After reading "Moosehill Journal" recently and reveling with the author's visit to California and Yosemite National Park, I felt the deep down tugging of my travel heart. I, too, was ready for a journey, not necessarily the usual ones taken to see grown children.
It was prophetic that I received a call from Sis telling me SHE was ready for a trip and did I want to hike the trails of Santa Fe? She knows as well and I that we aren't gen-u-wine hikers, but we have been walking a mile a day for the last three weeks to slim our torsos. That very day I checked Elderhostel for their April 15-21 trip to Santa Fe and Abiquiqu and signed up. Now Sis and I are walking four miles a day, hoping to meet the Level 5 guidelines, which seem daunting for novices. We figured we could bluff our way with a hiking stick, backpack with a water pouch, and a floppy hat as part of a hikers uniform.
We are dressing as most catalogs indicate. I remember an event many years ago that still brings smiles to the faces of my husband and me.
I was working with a young man new to my company, and my husband, after my encouragement, asked Joe if he wanted to play golf with him and his friends that Saturday. "You play golf, don't you?" To which Joe responded, "Sure."
The threesome waited that morning for Joe to arrive, two asking R about Joe's handicap. R simply said he didn't know and they'd all have to find out. Just then this figure, decked out in typical English golf fashion--his argyle socks pulled to the knee where they met his knickers, a jaunty knit hat ( with a red ball, no less)askew on his head, looking like a golfer of ages past.
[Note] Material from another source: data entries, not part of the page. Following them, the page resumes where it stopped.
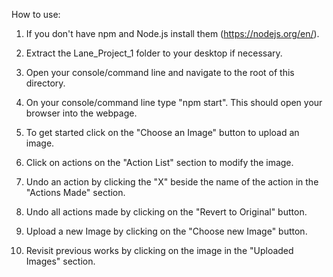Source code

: How to use:

1. If you don't have npm and Node.js install them (https://nodejs.org/en/).

2. Extract the Lane_Project_1 folder to your desktop if necessary.

3. Open your console/command line and navigate to the root of this directory.

4. On your console/command line type "npm start". This should open your browser into the webpage.

5. To get started click on the "Choose an Image" button to upload an image.

6. Click on actions on the "Action List" section to modify the image.

7. Undo an action by clicking the "X" beside the name of the action in the "Actions Made" section.

8. Undo all actions made by clicking on the "Revert to Original" button.

9. Upload a new Image by clicking on the "Choose new Image" button.

10. Revisit previous works by clicking on the image in the "Uploaded Images" section.
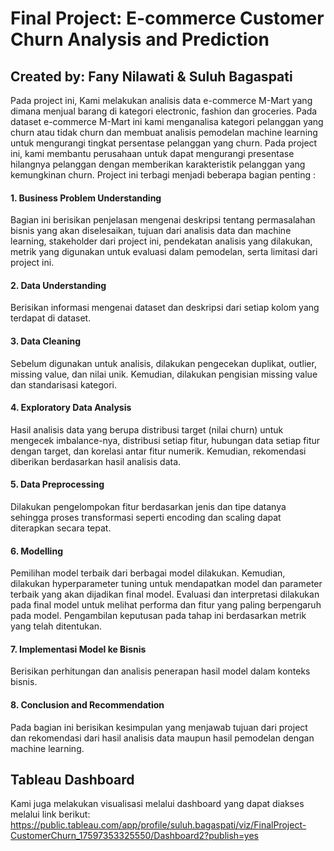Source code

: # Final Project: E-commerce Customer Churn Analysis and Prediction
## Created by: Fany Nilawati & Suluh Bagaspati


Pada project ini, Kami melakukan analisis data e-commerce M-Mart yang dimana menjual barang di kategori electronic, fashion dan groceries. Pada dataset e-commerce M-Mart ini kami menganalisa kategori pelanggan yang churn atau tidak churn dan membuat analisis pemodelan machine learning untuk mengurangi tingkat persentase pelanggan yang churn. Pada project ini, kami membantu perusahaan untuk dapat mengurangi presentase hilangnya pelanggan dengan memberikan karakteristik pelanggan yang kemungkinan churn. Project ini terbagi menjadi beberapa bagian penting : 

#### 1. Business Problem Understanding
Bagian ini berisikan penjelasan mengenai deskripsi tentang permasalahan bisnis yang akan diselesaikan, tujuan dari analisis data dan machine learning, stakeholder dari project ini, pendekatan analisis yang dilakukan, metrik yang digunakan untuk evaluasi dalam pemodelan, serta limitasi dari project ini.
#### 2. Data Understanding 
Berisikan informasi mengenai dataset dan deskripsi dari setiap kolom yang terdapat di dataset.
#### 3. Data Cleaning
Sebelum digunakan untuk analisis, dilakukan pengecekan duplikat, outlier, missing value, dan nilai unik. Kemudian, dilakukan pengisian missing value dan standarisasi kategori.
#### 4. Exploratory Data Analysis
Hasil analisis data yang berupa distribusi target (nilai churn) untuk mengecek imbalance-nya, distribusi setiap fitur, hubungan data setiap fitur dengan target, dan korelasi antar fitur numerik. Kemudian, rekomendasi diberikan berdasarkan hasil analisis data.
#### 5. Data Preprocessing
Dilakukan pengelompokan fitur berdasarkan jenis dan tipe datanya sehingga proses transformasi seperti encoding dan scaling dapat diterapkan secara tepat.
#### 6. Modelling
Pemilihan model terbaik dari berbagai model dilakukan. Kemudian, dilakukan hyperparameter tuning untuk mendapatkan model dan parameter terbaik yang akan dijadikan final model. Evaluasi dan interpretasi dilakukan pada final model untuk melihat performa dan fitur yang paling berpengaruh pada model. Pengambilan keputusan pada tahap ini berdasarkan metrik yang telah ditentukan.
#### 7. Implementasi Model ke Bisnis
Berisikan perhitungan dan analisis penerapan hasil model dalam konteks bisnis.
#### 8. Conclusion and Recommendation
Pada bagian ini berisikan kesimpulan yang menjawab tujuan dari project dan rekomendasi dari hasil analisis data maupun hasil pemodelan dengan machine learning.

## Tableau Dashboard
Kami juga melakukan visualisasi melalui dashboard yang dapat diakses melalui link berikut:
https://public.tableau.com/app/profile/suluh.bagaspati/viz/FinalProject-CustomerChurn_17597353325550/Dashboard2?publish=yes
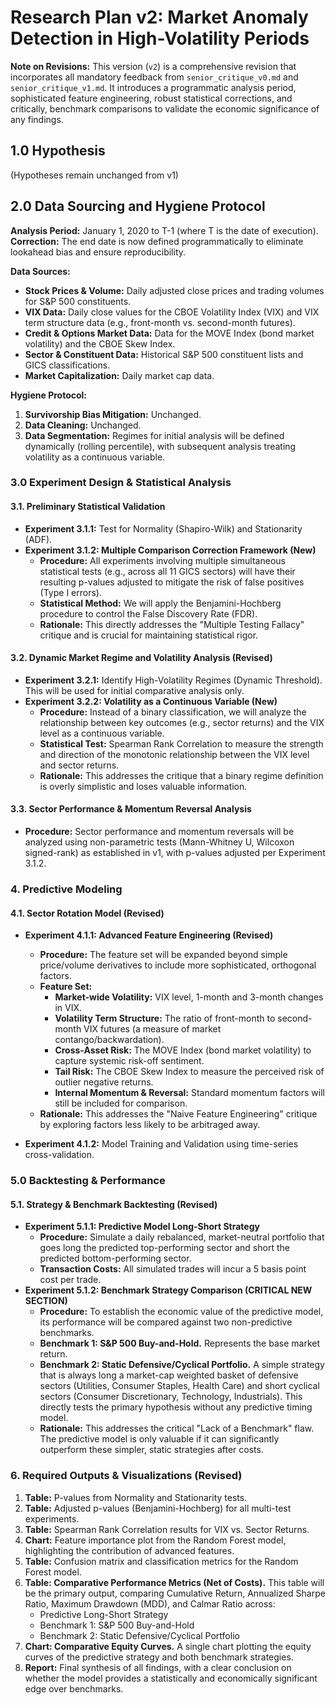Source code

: # Research Plan v2: Market Anomaly Detection in High-Volatility Periods

**Note on Revisions:** This version (`v2`) is a comprehensive revision that incorporates all mandatory feedback from `senior_critique_v0.md` and `senior_critique_v1.md`. It introduces a programmatic analysis period, sophisticated feature engineering, robust statistical corrections, and critically, benchmark comparisons to validate the economic significance of any findings.

## 1.0 Hypothesis

(Hypotheses remain unchanged from v1)

## 2.0 Data Sourcing and Hygiene Protocol

**Analysis Period:** January 1, 2020 to T-1 (where T is the date of execution). **Correction:** The end date is now defined programmatically to eliminate lookahead bias and ensure reproducibility.

**Data Sources:**
*   **Stock Prices & Volume:** Daily adjusted close prices and trading volumes for S&P 500 constituents.
*   **VIX Data:** Daily close values for the CBOE Volatility Index (VIX) and VIX term structure data (e.g., front-month vs. second-month futures).
*   **Credit & Options Market Data:** Data for the MOVE Index (bond market volatility) and the CBOE Skew Index.
*   **Sector & Constituent Data:** Historical S&P 500 constituent lists and GICS classifications.
*   **Market Capitalization:** Daily market cap data.

**Hygiene Protocol:**
1.  **Survivorship Bias Mitigation:** Unchanged.
2.  **Data Cleaning:** Unchanged.
3.  **Data Segmentation:** Regimes for initial analysis will be defined dynamically (rolling percentile), with subsequent analysis treating volatility as a continuous variable.

### 3.0 Experiment Design & Statistical Analysis

#### 3.1. Preliminary Statistical Validation
- **Experiment 3.1.1:** Test for Normality (Shapiro-Wilk) and Stationarity (ADF).
- **Experiment 3.1.2: Multiple Comparison Correction Framework (New)**
  - **Procedure:** All experiments involving multiple simultaneous statistical tests (e.g., across all 11 GICS sectors) will have their resulting p-values adjusted to mitigate the risk of false positives (Type I errors).
  - **Statistical Method:** We will apply the Benjamini-Hochberg procedure to control the False Discovery Rate (FDR).
  - **Rationale:** This directly addresses the "Multiple Testing Fallacy" critique and is crucial for maintaining statistical rigor.

#### 3.2. Dynamic Market Regime and Volatility Analysis (Revised)
- **Experiment 3.2.1:** Identify High-Volatility Regimes (Dynamic Threshold). This will be used for initial comparative analysis only.
- **Experiment 3.2.2: Volatility as a Continuous Variable (New)**
  - **Procedure:** Instead of a binary classification, we will analyze the relationship between key outcomes (e.g., sector returns) and the VIX level as a continuous variable.
  - **Statistical Test:** Spearman Rank Correlation to measure the strength and direction of the monotonic relationship between the VIX level and sector returns.
  - **Rationale:** This addresses the critique that a binary regime definition is overly simplistic and loses valuable information.

#### 3.3. Sector Performance & Momentum Reversal Analysis
- **Procedure:** Sector performance and momentum reversals will be analyzed using non-parametric tests (Mann-Whitney U, Wilcoxon signed-rank) as established in v1, with p-values adjusted per Experiment 3.1.2.

### 4. Predictive Modeling

#### 4.1. Sector Rotation Model (Revised)
- **Experiment 4.1.1: Advanced Feature Engineering (Revised)**
  - **Procedure:** The feature set will be expanded beyond simple price/volume derivatives to include more sophisticated, orthogonal factors.
  - **Feature Set:**
    - **Market-wide Volatility:** VIX level, 1-month and 3-month changes in VIX.
    - **Volatility Term Structure:** The ratio of front-month to second-month VIX futures (a measure of market contango/backwardation).
    - **Cross-Asset Risk:** The MOVE Index (bond market volatility) to capture systemic risk-off sentiment.
    - **Tail Risk:** The CBOE Skew Index to measure the perceived risk of outlier negative returns.
    - **Internal Momentum & Reversal:** Standard momentum factors will still be included for comparison.
  - **Rationale:** This addresses the "Naive Feature Engineering" critique by exploring factors less likely to be arbitraged away.

- **Experiment 4.1.2:** Model Training and Validation using time-series cross-validation.

### 5.0 Backtesting & Performance

#### 5.1. Strategy & Benchmark Backtesting (Revised)
- **Experiment 5.1.1: Predictive Model Long-Short Strategy**
  - **Procedure:** Simulate a daily rebalanced, market-neutral portfolio that goes long the predicted top-performing sector and short the predicted bottom-performing sector.
  - **Transaction Costs:** All simulated trades will incur a 5 basis point cost per trade.
- **Experiment 5.1.2: Benchmark Strategy Comparison (CRITICAL NEW SECTION)**
  - **Procedure:** To establish the economic value of the predictive model, its performance will be compared against two non-predictive benchmarks.
  - **Benchmark 1: S&P 500 Buy-and-Hold.** Represents the base market return.
  - **Benchmark 2: Static Defensive/Cyclical Portfolio.** A simple strategy that is always long a market-cap weighted basket of defensive sectors (Utilities, Consumer Staples, Health Care) and short cyclical sectors (Consumer Discretionary, Technology, Industrials). This directly tests the primary hypothesis without any predictive timing model.
  - **Rationale:** This addresses the critical "Lack of a Benchmark" flaw. The predictive model is only valuable if it can significantly outperform these simpler, static strategies after costs.

### 6. Required Outputs & Visualizations (Revised)

1.  **Table:** P-values from Normality and Stationarity tests.
2.  **Table:** Adjusted p-values (Benjamini-Hochberg) for all multi-test experiments.
3.  **Table:** Spearman Rank Correlation results for VIX vs. Sector Returns.
4.  **Chart:** Feature importance plot from the Random Forest model, highlighting the contribution of advanced features.
5.  **Table:** Confusion matrix and classification metrics for the Random Forest model.
6.  **Table: Comparative Performance Metrics (Net of Costs).** This table will be the primary output, comparing Cumulative Return, Annualized Sharpe Ratio, Maximum Drawdown (MDD), and Calmar Ratio across:
    -   Predictive Long-Short Strategy
    -   Benchmark 1: S&P 500 Buy-and-Hold
    -   Benchmark 2: Static Defensive/Cyclical Portfolio
7.  **Chart: Comparative Equity Curves.** A single chart plotting the equity curves of the predictive strategy and both benchmark strategies.
8.  **Report:** Final synthesis of all findings, with a clear conclusion on whether the model provides a statistically and economically significant edge over benchmarks.
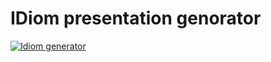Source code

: # IDiom presentation genorator

[![Idiom generator](https://i.ytimg.com/vi/Z1hwTPRq8rs/hqdefault.jpg?sqp=-oaymwE2CPYBEIoBSFXyq4qpAygIARUAAIhCGAFwAcABBvABAfgB_gmAAtAFigIMCAAQARhgIGAoYDAP&rs=AOn4CLD0cje5Bdf9QZDgRPWk1jM_WEU18g)](https://www.youtube.com/watch?v=Z1hwTPRq8rs)
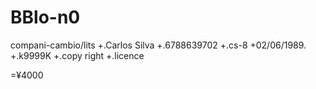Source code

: # BBlo-n0
compani-cambio/lits
+.Carlos Silva
+.6788639702
+.cs-8
+02/06/1989.
+.k9999K
+.copy right
+.licence 

=¥4000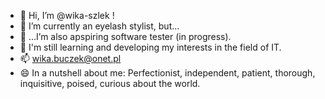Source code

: - 👋 Hi, I’m @wika-szlek ! 
- 👀 I’m currently an eyelash stylist, but...
- 🌱 ...I’m also apspiring software tester (in progress).
- 💞️ I'm still learning and developing my interests in the field of IT. 
- 📫 wika.buczek@onet.pl 
- 😄 In a nutshell about me: Perfectionist, independent, patient, thorough, inquisitive, poised, curious about the world.


<!---
wika-szlek/wika-szlek is a ✨ special ✨ repository because its `README.md` (this file) appears on your GitHub profile.
You can click the Preview link to take a look at your changes.
--->
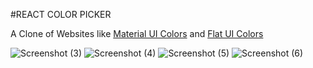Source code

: #REACT COLOR PICKER 

A Clone of Websites like [Material UI Colors](http://materialuicolors.co/?utm_source=launchers) and [Flat UI Colors](https://flatuicolors.com/)

![Screenshot (3)](https://user-images.githubusercontent.com/98833695/218175917-22464584-5a32-4186-81dd-8cee341c0746.png)
![Screenshot (4)](https://user-images.githubusercontent.com/98833695/218176709-2f8cf7dc-c5da-412b-9e11-da22e72ae26f.png)
![Screenshot (5)](https://user-images.githubusercontent.com/98833695/218176221-a6dedcde-0041-4616-9701-8871454d47dd.png)
![Screenshot (6)](https://user-images.githubusercontent.com/98833695/218176279-1a961760-ffba-4de6-b186-cdac8cdd3611.png)
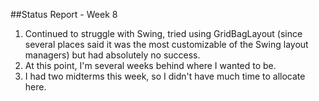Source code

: ##Status Report - Week 8

1. Continued to struggle with Swing, tried using GridBagLayout (since several places said it was the most customizable of the Swing layout managers) but had absolutely no success.
1. At this point, I'm several weeks behind where I wanted to be.
1. I had two midterms this week, so I didn't have much time to allocate here.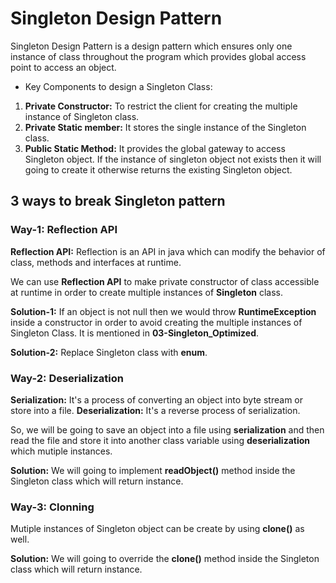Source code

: # Singleton Design Pattern

Singleton Design Pattern is a design pattern which ensures only one instance of class throughout the program which provides global access point to access an object.

* Key Components to design a Singleton Class:

1. **Private Constructor:** To restrict the client for creating the multiple instance of Singleton class.
2. **Private Static member:** It stores the single instance of the Singleton class.
3. **Public Static Method:** It provides the global gateway to access Singleton object. If the instance of singleton object not exists then it will going to create it otherwise returns the existing Singleton object.

## 3 ways to break Singleton pattern

### Way-1: Reflection API

**Reflection API:** Reflection is an API in java which can modify the behavior of class, methods and interfaces at runtime.

We can use **Reflection API** to make private constructor of class accessible at runtime in order to create multiple instances of **Singleton** class.

**Solution-1:** If an object is not null then we would throw **RuntimeException** inside a constructor in order to avoid creating the multiple instances of Singleton Class. It is mentioned in **03-Singleton_Optimized**.

**Solution-2:** Replace Singleton class with **enum**.

### Way-2: Deserialization

**Serialization:** It's a process of converting an object into byte stream or store into a file.
**Deserialization:** It's a reverse process of serialization.

So, we will be going to save an object into a file using **serialization** and then read the file and store it into another class variable using **deserialization** which mutiple instances.

**Solution:** We will going to implement **readObject()** method inside the Singleton class which will return instance.

### Way-3: Clonning

Mutiple instances of Singleton object can be create by using **clone()** as well.

**Solution:** We will going to override the **clone()** method inside the Singleton class which will return instance.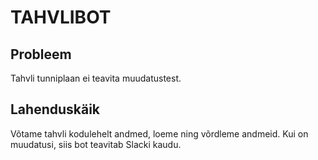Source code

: # TAHVLIBOT


## Probleem

Tahvli tunniplaan ei teavita muudatustest.

## Lahenduskäik

Võtame tahvli kodulehelt andmed, loeme ning võrdleme andmeid. Kui on muudatusi, siis bot teavitab Slacki kaudu.
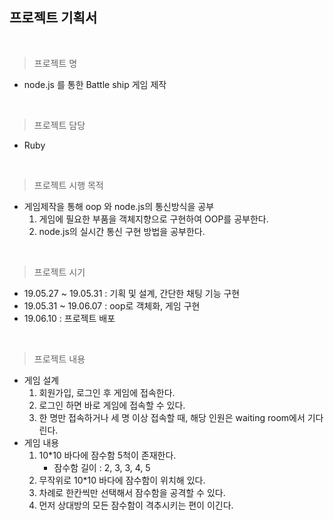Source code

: ## 프로젝트 기획서

<br/>

> 프로젝트 명
- node.js 를 통한 Battle ship 게임 제작

<br/>

> 프로젝트 담당

- Ruby

<br/>

> 프로젝트 시행 목적 
- 게임제작을 통해 oop 와 node.js의 통신방식을 공부
    1.  게임에 필요한 부품을 객체지향으로 구현하여 OOP를 공부한다.
    2. node.js의 실시간 통신 구현 방법을 공부한다.

<br/>

> 프로젝트 시기
- 19.05.27 ~ 19.05.31 : 기획 및 설계, 간단한 채팅 기능 구현
- 19.05.31 ~ 19.06.07 : oop로 객체화, 게임 구현
- 19.06.10 : 프로젝트 배포

<br/>


> 프로젝트 내용
- 게임 설계
    1. 회원가입, 로그인 후 게임에 접속한다. 
    2. 로그인 하면 바로 게임에 접속할 수 있다.
    3. 한 명만 접속하거나 세 명 이상 접속할 때, 해당 인원은 waiting room에서 기다린다.
- 게임 내용
    1. 10*10 바다에 잠수함 5척이 존재한다.
        - 잠수함 길이 :  2, 3, 3, 4, 5  
    2. 무작위로 10*10 바다에 잠수함이 위치해 있다.
    3. 차례로 한칸씩만 선택해서 잠수함을 공격할 수 있다.
    4. 먼저 상대방의 모든 잠수함이 격추시키는 편이 이긴다.




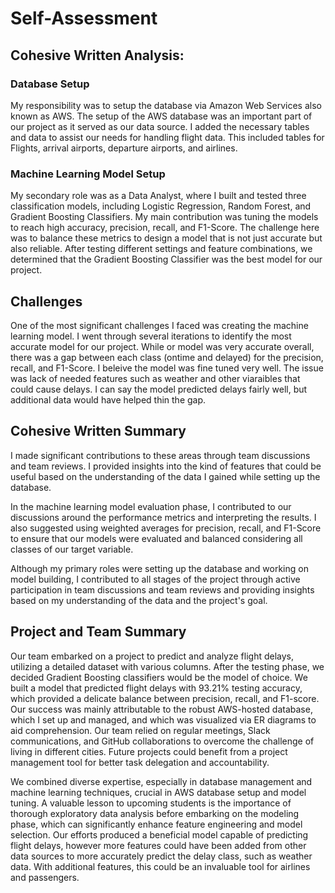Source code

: # Self-Assessment

## Cohesive Written Analysis:

### Database Setup

My responsibility was to setup the database via Amazon Web Services also known as AWS. The setup of the AWS database was an important part of our project as it served as our data source. I added the necessary tables and data to assist our needs for handling flight data. This included tables for Flights, arrival airports, departure airports, and airlines.

### Machine Learning Model Setup

My secondary role was as a Data Analyst, where I built and tested three classification models, including Logistic Regression, Random Forest, and Gradient Boosting Classifiers. My main contribution was tuning the models to reach high accuracy, precision, recall, and F1-Score. The challenge here was to balance these metrics to design a model that is not just accurate but also reliable. After testing different settings and feature combinations, we determined that the Gradient Boosting Classifier was the best model for our project.

## Challenges

One of the most significant challenges I faced was creating the machine learning model. I went through several iterations to identify the most accurate model for our project. While or model was very accurate overall, there was a gap between each class (ontime and delayed) for the precision, recall, and F1-Score.  I beleive the model was fine tuned very well.  The issue was lack of needed features such as weather and other viaraibles that could cause delays.  I can say the model predicted delays fairly well, but additional data would have helped thin the gap.

## Cohesive Written Summary

I made significant contributions to these areas through team discussions and team reviews. I provided insights into the kind of features that could be useful based on the understanding of the data I gained while setting up the database. 

In the machine learning model evaluation phase, I contributed to our discussions around the performance metrics and interpreting the results. I also suggested using weighted averages for precision, recall, and F1-Score to ensure that our models were evaluated and balanced considering all classes of our target variable.

Although my primary roles were setting up the database and working on model building, I contributed to all stages of the project through active participation in team discussions and team reviews and providing insights based on my understanding of the data and the project's goal.

## Project and Team Summary

Our team embarked on a project to predict and analyze flight delays, utilizing a detailed dataset with various columns. After the testing phase, we decided Gradient Boosting classifiers would be the model of choice. We built a model that predicted flight delays with 93.21% testing accuracy, which provided a delicate balance between precision, recall, and F1-score. Our success was mainly attributable to the robust AWS-hosted database, which I set up and managed, and which was visualized via ER diagrams to aid comprehension. Our team relied on regular meetings, Slack communications, and GitHub collaborations to overcome the challenge of living in different cities. Future projects could benefit from a project management tool for better task delegation and accountability.

We combined diverse expertise, especially in database management and machine learning techniques, crucial in AWS database setup and model tuning. A valuable lesson to upcoming students is the importance of thorough exploratory data analysis before embarking on the modeling phase, which can significantly enhance feature engineering and model selection. Our efforts produced a beneficial model capable of predicting flight delays, however more features could have been added from other data sources to more accurately predict the delay class, such as weather data.  With additional features, this could be an invaluable tool for airlines and passengers.
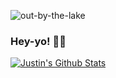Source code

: ![out-by-the-lake](https://user-images.githubusercontent.com/911283/125841793-30a6ed09-5dbe-4c8b-9562-e6bded44734e.jpg)

### Hey-yo! 👋🏻

[![Justin's Github Stats](https://github-readme-stats.vercel.app/api?username=kopepasah&count_private=true&show_icons=true)](https://github.com/kopepasah)
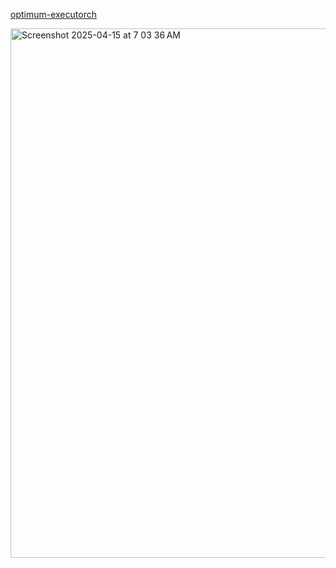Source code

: [optimum-executorch](https://github.com/huggingface/optimum-executorch)

<img width="847" alt="Screenshot 2025-04-15 at 7 03 36 AM" src="https://github.com/user-attachments/assets/8748d466-ca30-4ef0-ba68-81572a05c05d" />
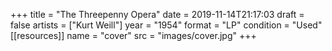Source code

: +++
title = "The Threepenny Opera"
date = 2019-11-14T21:17:03
draft = false
artists = ["Kurt Weill"]
year = "1954"
format = "LP"
condition = "Used"
[[resources]]
  name = "cover"
  src = "images/cover.jpg"
+++
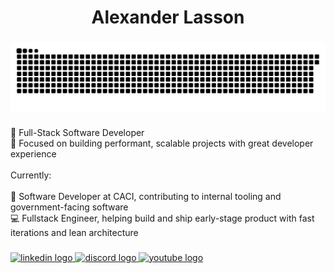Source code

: <h1 align="center">Alexander Lasson</h1>

###
<img src="https://raw.githubusercontent.com/AlexanderLasson/AlexanderLasson/output/snake.svg" alt="Snake animation" />

###

<p align="left">🚀 Full-Stack Software Developer<br>🎯 Focused on building performant, scalable projects with great developer experience<br><br>Currently:<br><br>📡 Software Developer at CACI, contributing to internal tooling and government-facing software<br>💻 Fullstack Engineer, helping build and ship early-stage product with fast iterations and lean architecture</p>

###
<div align="left">
  <a href="https://www.linkedin.com/in/alexander-lasson/" target="_blank">
    <img src="https://raw.githubusercontent.com/maurodesouza/profile-readme-generator/master/src/assets/icons/social/linkedin/default.svg" width="52" height="40" alt="linkedin logo"  />
  </a>
  <a href="https://discordapp.com/users/alexandersalamander" target="_blank">
    <img src="https://raw.githubusercontent.com/maurodesouza/profile-readme-generator/master/src/assets/icons/social/discord/default.svg" width="52" height="40" alt="discord logo"  />
  </a>
  <a href="https://www.youtube.com/@DeadfaultDev" target="_blank">
    <img src="https://raw.githubusercontent.com/maurodesouza/profile-readme-generator/master/src/assets/icons/social/youtube/default.svg" width="52" height="40" alt="youtube logo"  />
  </a>
</div>

###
Joe didn't know anything about the clubs he owned, how to line up the ball, hit it or retrieve it. His stroke off the tee carried 200 feet rather than 200 yards. An embarrassment for R, who had to endure teasing from his coworkers the following Monday.
Sis and I will have the appropriate gear. Our legs will be in fair shape, our hiking boots will look worn, and although our clothing will appear to have been ordered from the Eddie Bauer catalog, they will not be brand-new. We'll fit in with other hikers discovering what the New Mexico landscape can reveal us in six days of exploration.